Copy out every line of the rows below word for word, from kingdom through common name, leaving out the pictures.

============================================================

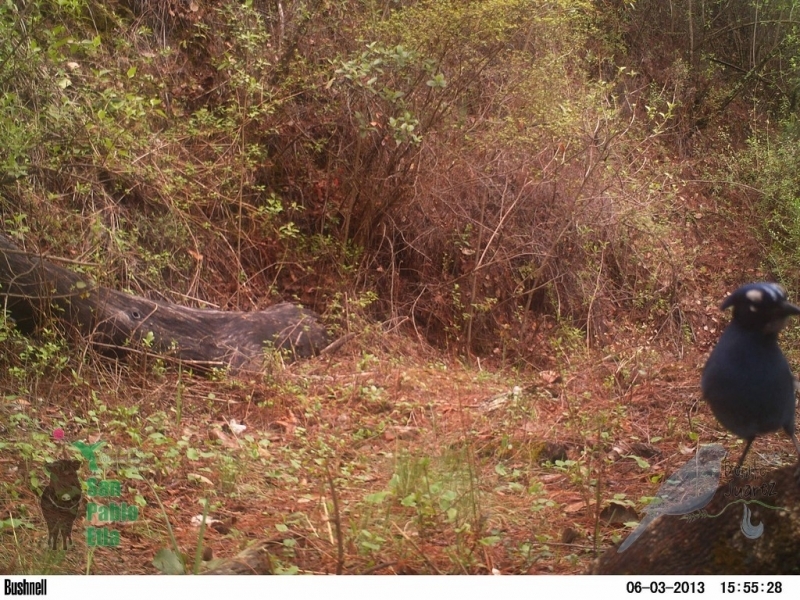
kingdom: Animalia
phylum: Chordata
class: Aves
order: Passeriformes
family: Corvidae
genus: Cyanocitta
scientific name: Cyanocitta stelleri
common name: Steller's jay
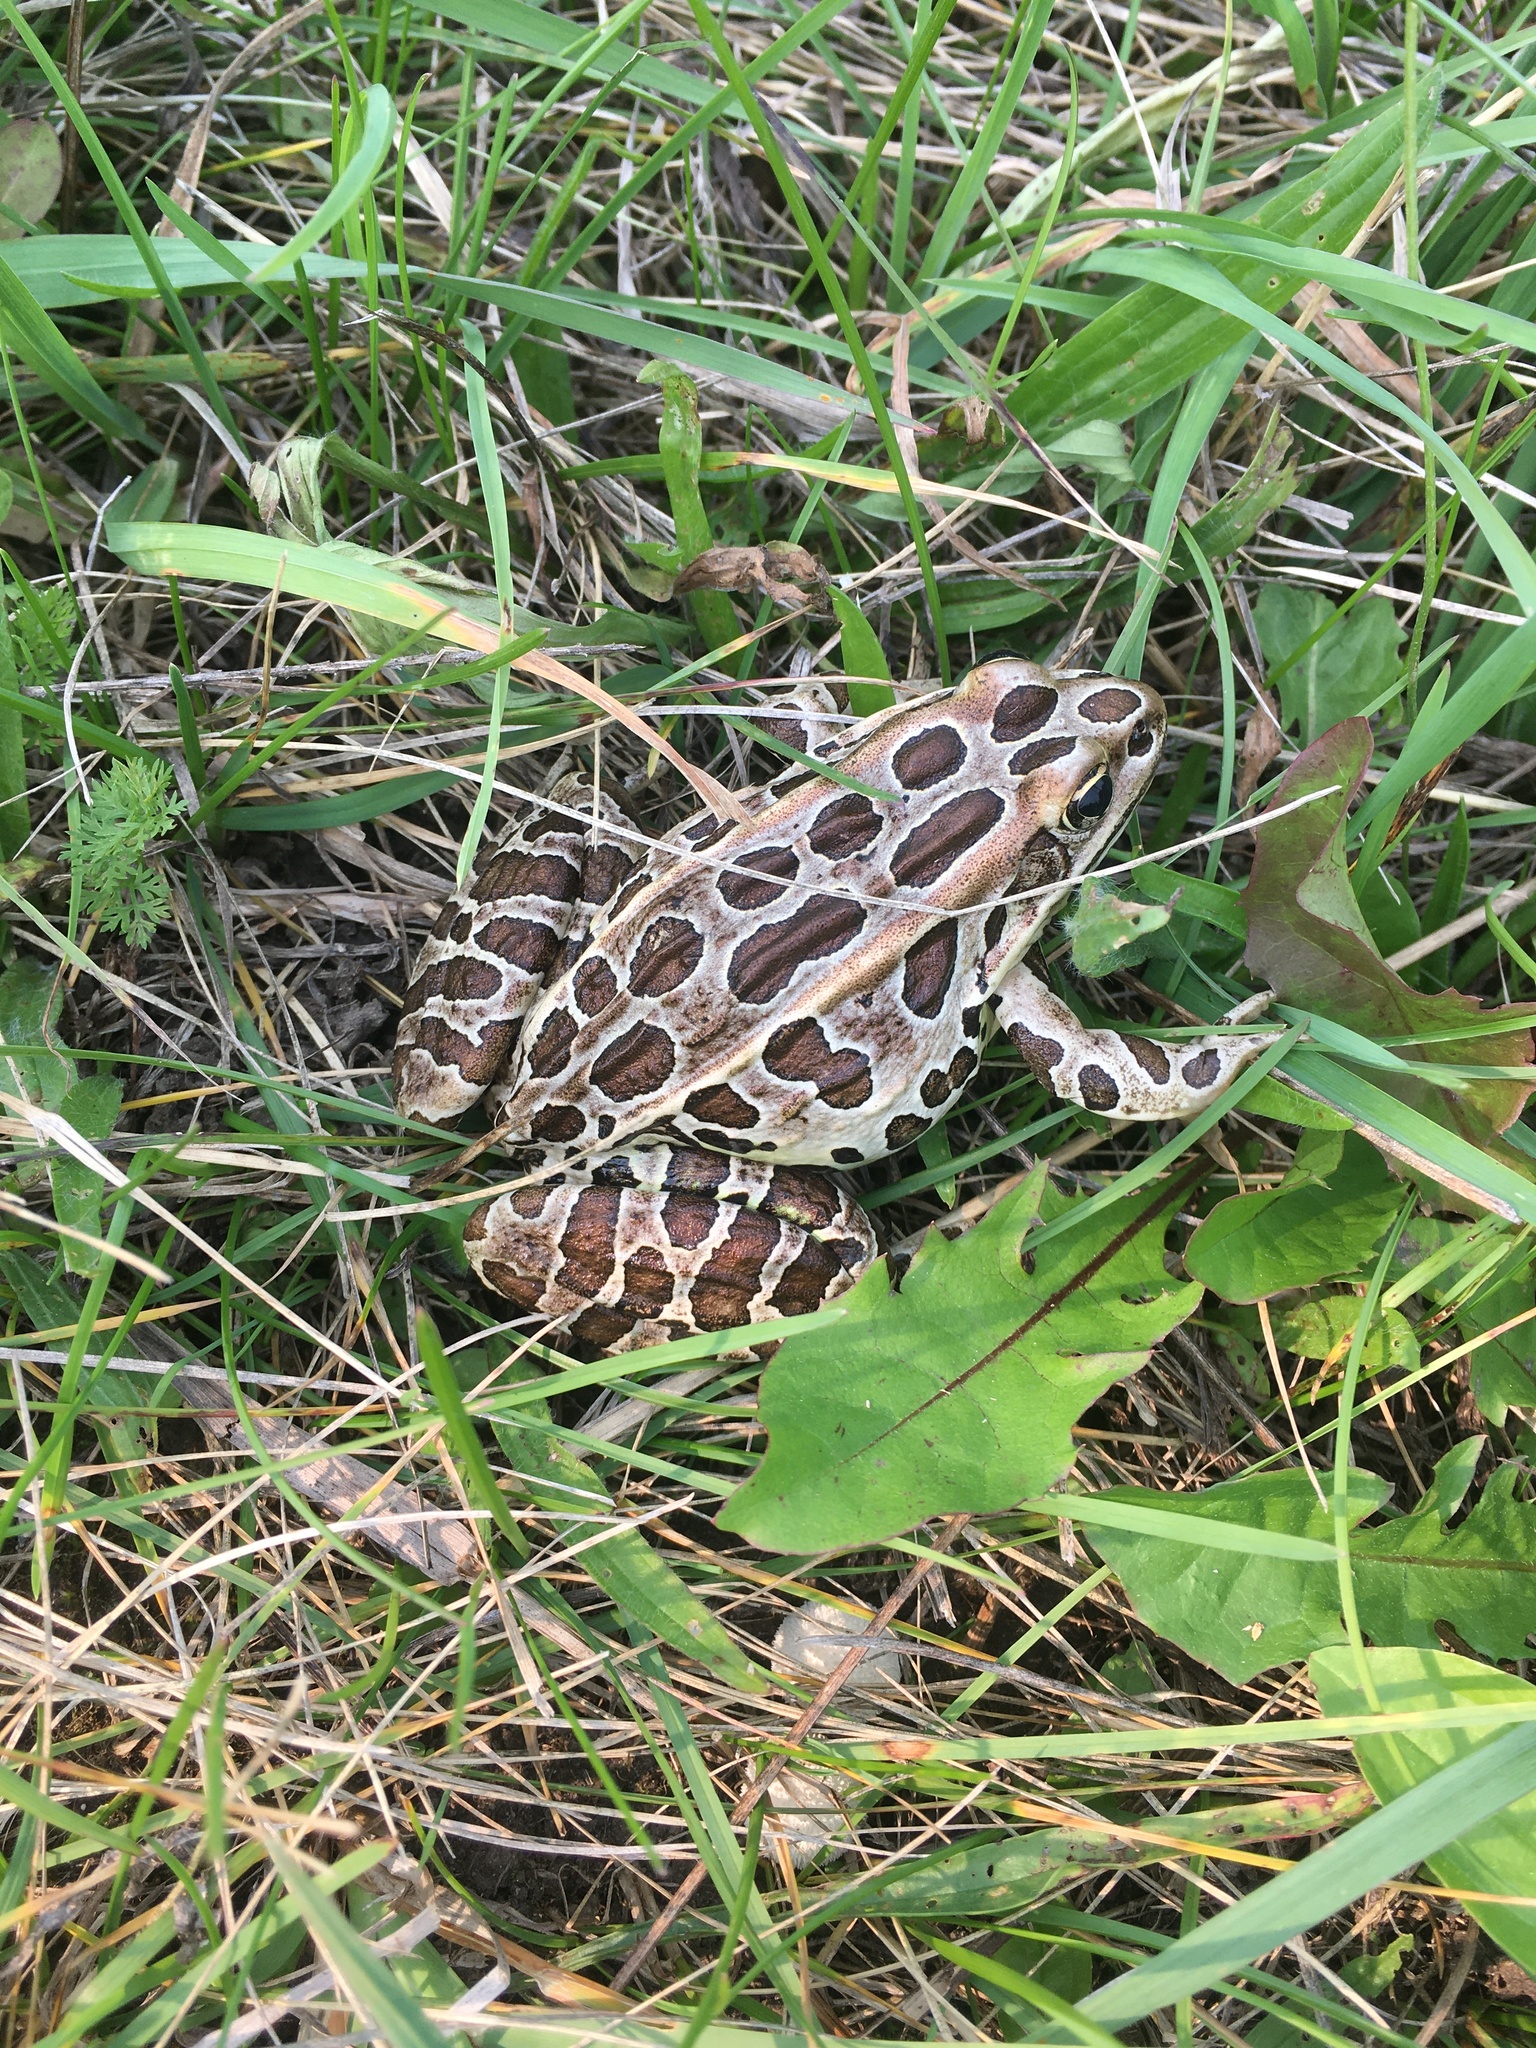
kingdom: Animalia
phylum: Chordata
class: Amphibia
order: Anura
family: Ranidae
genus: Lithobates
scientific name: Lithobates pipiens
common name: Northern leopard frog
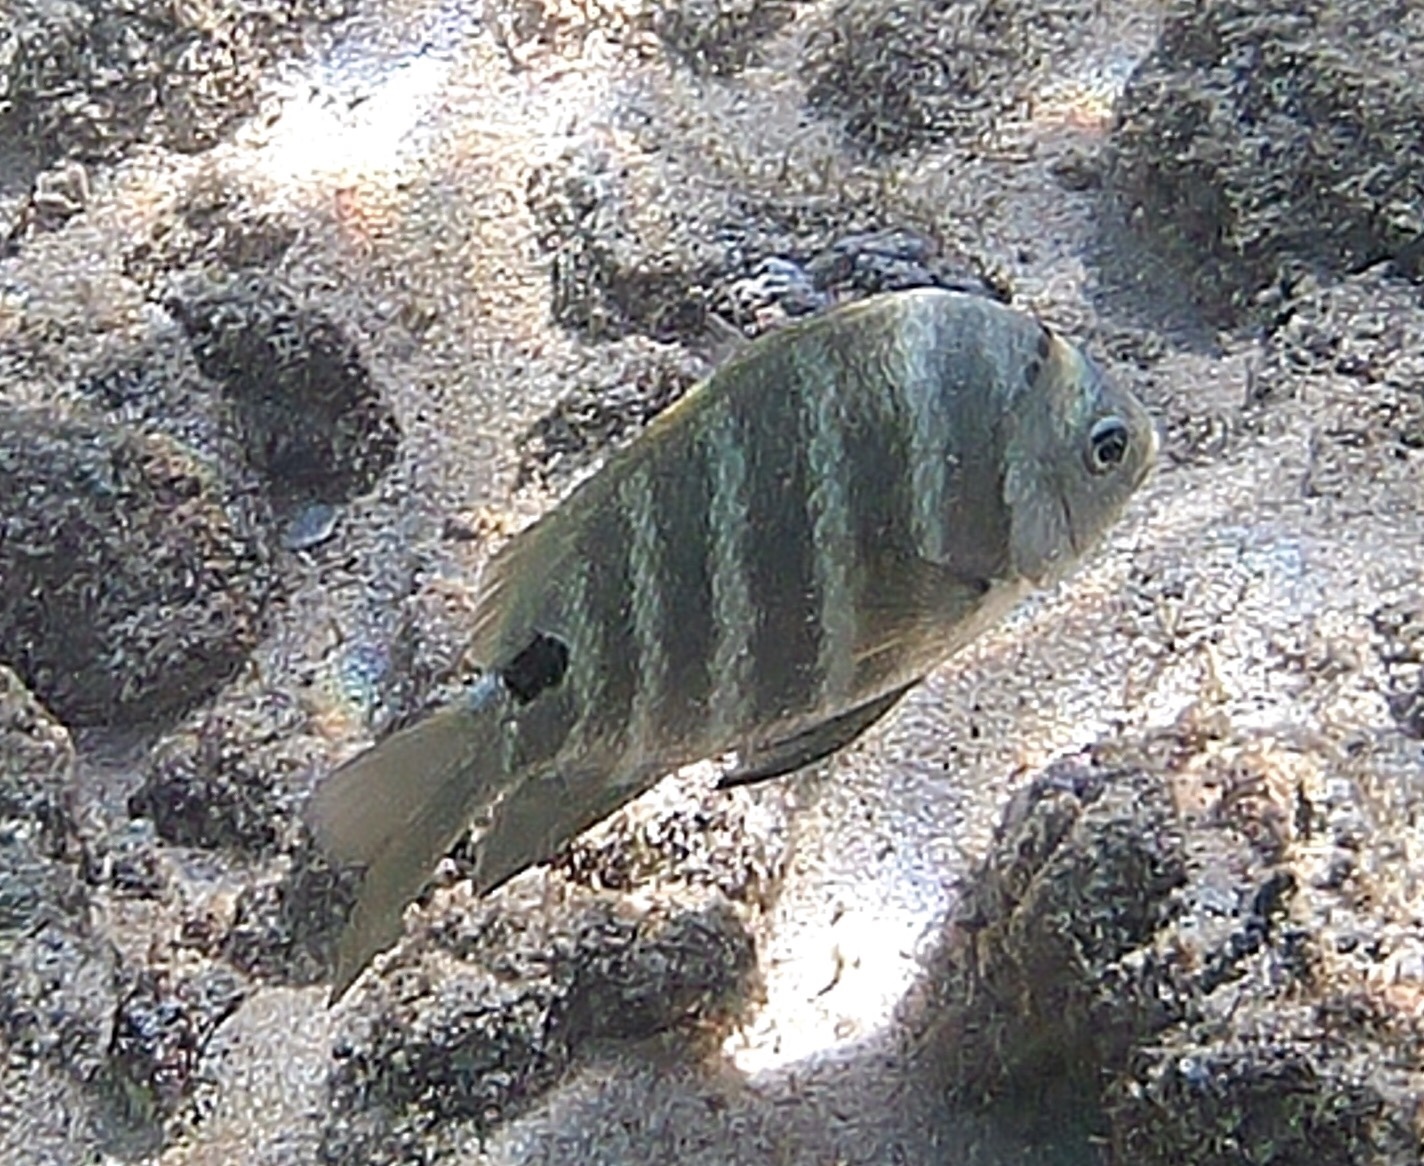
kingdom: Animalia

============================================================

**COMPLETED EXERCISE**
kingdom: Animalia
phylum: Chordata
class: Aves
order: Passeriformes
family: Corvidae
genus: Cyanocitta
scientific name: Cyanocitta stelleri
common name: Steller's jay
kingdom: Animalia
phylum: Chordata
class: Amphibia
order: Anura
family: Ranidae
genus: Lithobates
scientific name: Lithobates pipiens
common name: Northern leopard frog
kingdom: Animalia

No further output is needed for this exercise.